FAÇA ISTO: Resuma em duas frases o trecho sobre a farinha.

──────── TRECHO DO TEXTO

Empresas apostam na origem e no processo para construir valor e diferencial

Farinha: as mais produzidas e consumidas são a de trigo, essencial nos processos de panificação e confeitaria devido às suas propriedades viscoelásticas (Bruno Geraldi/Divulgação)

Farinha: as mais produzidas e consumidas são a de trigo, essencial nos processos de panificação e confeitaria devido às suas propriedades viscoelásticas (Bruno Geraldi/Divulgação)

Carolina Gehlen
Carolina Gehlen

Head of Design

Publicado em 28 de junho de 2025 às 06h07.

Por séculos, moinhos giraram ao sabor do vento, moendo grãos e alimentando histórias. Dom Quixote, personagem do livro escrito pelo espanhol Miguel de Cervantes (1547–1616), os via como gigantes a serem vencidos. Sancho Pança, seu companheiro mais pé-no-chão, talvez os visse como promessa de pão quente saindo do forno.

É desse pó moído — carregado de cultura e simbolismo — que nasce a farinha. Muito além do trigo, ela tem múltiplas origens e funções na cozinha.

────────────────
──────── DADOS FORNECIDOS

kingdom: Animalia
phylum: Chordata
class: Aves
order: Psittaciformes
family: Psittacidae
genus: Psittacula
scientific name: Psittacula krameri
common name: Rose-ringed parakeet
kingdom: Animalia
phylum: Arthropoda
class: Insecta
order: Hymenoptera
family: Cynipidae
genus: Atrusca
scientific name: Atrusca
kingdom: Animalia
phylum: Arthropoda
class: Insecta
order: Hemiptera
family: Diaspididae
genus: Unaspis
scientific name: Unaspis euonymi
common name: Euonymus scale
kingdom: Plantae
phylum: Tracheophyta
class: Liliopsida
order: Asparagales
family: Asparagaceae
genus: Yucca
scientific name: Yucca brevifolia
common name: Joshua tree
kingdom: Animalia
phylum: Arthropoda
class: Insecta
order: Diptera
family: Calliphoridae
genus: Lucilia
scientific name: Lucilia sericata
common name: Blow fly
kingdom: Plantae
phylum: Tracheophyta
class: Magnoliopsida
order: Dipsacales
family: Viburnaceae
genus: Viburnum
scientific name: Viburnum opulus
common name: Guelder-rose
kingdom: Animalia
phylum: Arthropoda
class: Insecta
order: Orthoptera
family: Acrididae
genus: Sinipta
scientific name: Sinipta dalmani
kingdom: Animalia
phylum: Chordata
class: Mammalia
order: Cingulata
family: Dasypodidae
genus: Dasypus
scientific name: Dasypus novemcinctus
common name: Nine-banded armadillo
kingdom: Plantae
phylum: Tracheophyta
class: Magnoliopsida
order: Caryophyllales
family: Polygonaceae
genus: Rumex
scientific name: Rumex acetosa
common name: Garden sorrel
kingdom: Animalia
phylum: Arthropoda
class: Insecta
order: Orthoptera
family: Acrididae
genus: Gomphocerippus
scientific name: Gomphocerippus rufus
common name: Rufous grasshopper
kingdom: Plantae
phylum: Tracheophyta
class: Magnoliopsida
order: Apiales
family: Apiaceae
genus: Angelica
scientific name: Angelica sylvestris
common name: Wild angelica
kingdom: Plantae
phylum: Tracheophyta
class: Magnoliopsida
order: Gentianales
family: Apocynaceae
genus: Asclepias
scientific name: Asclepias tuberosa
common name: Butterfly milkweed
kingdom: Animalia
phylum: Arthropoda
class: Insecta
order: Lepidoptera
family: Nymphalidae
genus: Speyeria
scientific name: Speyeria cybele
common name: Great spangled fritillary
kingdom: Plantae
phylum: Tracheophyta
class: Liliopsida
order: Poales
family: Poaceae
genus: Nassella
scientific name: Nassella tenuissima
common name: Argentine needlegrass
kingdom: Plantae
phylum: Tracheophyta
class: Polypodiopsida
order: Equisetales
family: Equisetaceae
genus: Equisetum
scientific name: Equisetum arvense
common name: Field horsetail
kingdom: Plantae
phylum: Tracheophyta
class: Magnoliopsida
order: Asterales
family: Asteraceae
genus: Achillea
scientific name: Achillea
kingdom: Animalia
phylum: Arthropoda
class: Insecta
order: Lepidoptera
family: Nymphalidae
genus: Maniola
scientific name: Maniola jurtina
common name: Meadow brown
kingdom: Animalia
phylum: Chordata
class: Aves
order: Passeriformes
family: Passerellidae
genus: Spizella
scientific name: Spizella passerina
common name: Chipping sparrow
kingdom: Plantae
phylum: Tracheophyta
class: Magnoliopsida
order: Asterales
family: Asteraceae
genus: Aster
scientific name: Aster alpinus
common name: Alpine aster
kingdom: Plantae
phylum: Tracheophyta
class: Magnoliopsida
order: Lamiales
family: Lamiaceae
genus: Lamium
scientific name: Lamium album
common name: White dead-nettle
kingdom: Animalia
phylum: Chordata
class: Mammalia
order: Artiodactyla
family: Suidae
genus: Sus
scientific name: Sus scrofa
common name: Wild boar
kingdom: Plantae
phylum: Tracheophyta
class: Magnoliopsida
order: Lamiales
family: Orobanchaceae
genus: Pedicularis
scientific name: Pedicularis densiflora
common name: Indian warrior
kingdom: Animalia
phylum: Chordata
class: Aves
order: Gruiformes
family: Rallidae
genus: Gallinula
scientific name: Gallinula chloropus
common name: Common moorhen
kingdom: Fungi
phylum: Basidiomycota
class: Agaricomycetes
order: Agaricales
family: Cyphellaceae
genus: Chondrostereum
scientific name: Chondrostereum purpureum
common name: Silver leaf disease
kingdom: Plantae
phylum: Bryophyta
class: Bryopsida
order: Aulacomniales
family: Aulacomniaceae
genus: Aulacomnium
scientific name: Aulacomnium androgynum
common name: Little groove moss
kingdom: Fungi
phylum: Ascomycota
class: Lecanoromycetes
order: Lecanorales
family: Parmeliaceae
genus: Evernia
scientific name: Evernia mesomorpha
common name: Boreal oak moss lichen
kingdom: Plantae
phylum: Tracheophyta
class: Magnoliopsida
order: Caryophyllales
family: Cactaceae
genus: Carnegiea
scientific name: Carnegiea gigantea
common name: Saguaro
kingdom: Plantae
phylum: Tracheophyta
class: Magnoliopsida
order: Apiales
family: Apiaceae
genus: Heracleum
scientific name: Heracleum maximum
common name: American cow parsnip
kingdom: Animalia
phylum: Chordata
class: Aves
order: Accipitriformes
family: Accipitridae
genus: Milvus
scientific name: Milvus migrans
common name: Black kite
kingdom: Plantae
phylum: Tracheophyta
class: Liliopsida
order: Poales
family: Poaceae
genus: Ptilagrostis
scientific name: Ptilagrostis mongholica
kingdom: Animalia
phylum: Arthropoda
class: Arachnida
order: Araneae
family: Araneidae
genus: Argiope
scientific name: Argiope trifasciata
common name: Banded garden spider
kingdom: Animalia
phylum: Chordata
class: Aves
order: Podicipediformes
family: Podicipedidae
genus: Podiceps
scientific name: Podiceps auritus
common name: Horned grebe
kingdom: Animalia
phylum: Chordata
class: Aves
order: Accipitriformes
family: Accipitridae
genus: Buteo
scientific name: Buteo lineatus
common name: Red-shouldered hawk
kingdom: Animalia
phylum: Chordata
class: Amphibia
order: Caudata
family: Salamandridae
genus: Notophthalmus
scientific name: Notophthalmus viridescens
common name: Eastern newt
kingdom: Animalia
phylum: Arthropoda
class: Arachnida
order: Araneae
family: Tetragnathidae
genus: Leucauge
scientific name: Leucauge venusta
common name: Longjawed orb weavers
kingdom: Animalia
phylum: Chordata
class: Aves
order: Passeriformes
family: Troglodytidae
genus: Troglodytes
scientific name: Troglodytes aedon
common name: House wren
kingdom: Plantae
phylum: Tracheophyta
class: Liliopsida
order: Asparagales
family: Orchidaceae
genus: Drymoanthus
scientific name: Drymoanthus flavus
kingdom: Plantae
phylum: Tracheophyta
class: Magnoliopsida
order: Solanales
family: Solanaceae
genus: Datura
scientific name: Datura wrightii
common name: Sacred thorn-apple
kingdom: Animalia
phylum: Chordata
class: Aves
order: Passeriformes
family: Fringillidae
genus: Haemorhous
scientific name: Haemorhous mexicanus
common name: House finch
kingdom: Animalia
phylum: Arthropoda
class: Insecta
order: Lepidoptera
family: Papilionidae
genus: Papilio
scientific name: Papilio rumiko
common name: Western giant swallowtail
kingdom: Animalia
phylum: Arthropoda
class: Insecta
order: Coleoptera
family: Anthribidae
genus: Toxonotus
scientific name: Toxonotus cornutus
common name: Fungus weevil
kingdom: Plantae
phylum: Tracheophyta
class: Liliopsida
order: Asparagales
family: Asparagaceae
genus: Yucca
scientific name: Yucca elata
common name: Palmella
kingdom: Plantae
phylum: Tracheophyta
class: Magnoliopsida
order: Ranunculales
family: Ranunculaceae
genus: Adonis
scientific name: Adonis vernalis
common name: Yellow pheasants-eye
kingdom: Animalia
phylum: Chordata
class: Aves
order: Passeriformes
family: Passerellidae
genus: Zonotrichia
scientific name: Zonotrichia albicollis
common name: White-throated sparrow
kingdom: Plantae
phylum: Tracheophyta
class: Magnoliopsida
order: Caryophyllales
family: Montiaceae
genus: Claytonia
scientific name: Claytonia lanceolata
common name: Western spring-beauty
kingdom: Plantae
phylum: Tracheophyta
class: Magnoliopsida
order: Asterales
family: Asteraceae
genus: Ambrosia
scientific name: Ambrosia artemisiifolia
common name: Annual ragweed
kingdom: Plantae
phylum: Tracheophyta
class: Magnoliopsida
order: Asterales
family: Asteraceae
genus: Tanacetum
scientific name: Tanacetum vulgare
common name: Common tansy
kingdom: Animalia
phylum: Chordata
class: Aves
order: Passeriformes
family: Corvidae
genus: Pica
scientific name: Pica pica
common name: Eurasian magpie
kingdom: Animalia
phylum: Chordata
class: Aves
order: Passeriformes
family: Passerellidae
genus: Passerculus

────────────────

RESULTADO: Durante séculos, moinhos movidos pelo vento moeram grãos, e Dom Quixote, personagem de Miguel de Cervantes, os via como gigantes, enquanto Sancho Pança talvez os visse como promessa de pão quente. Desse pó moído, carregado de cultura e simbolismo, nasce a farinha, que vai muito além do trigo e tem múltiplas origens e funções na cozinha.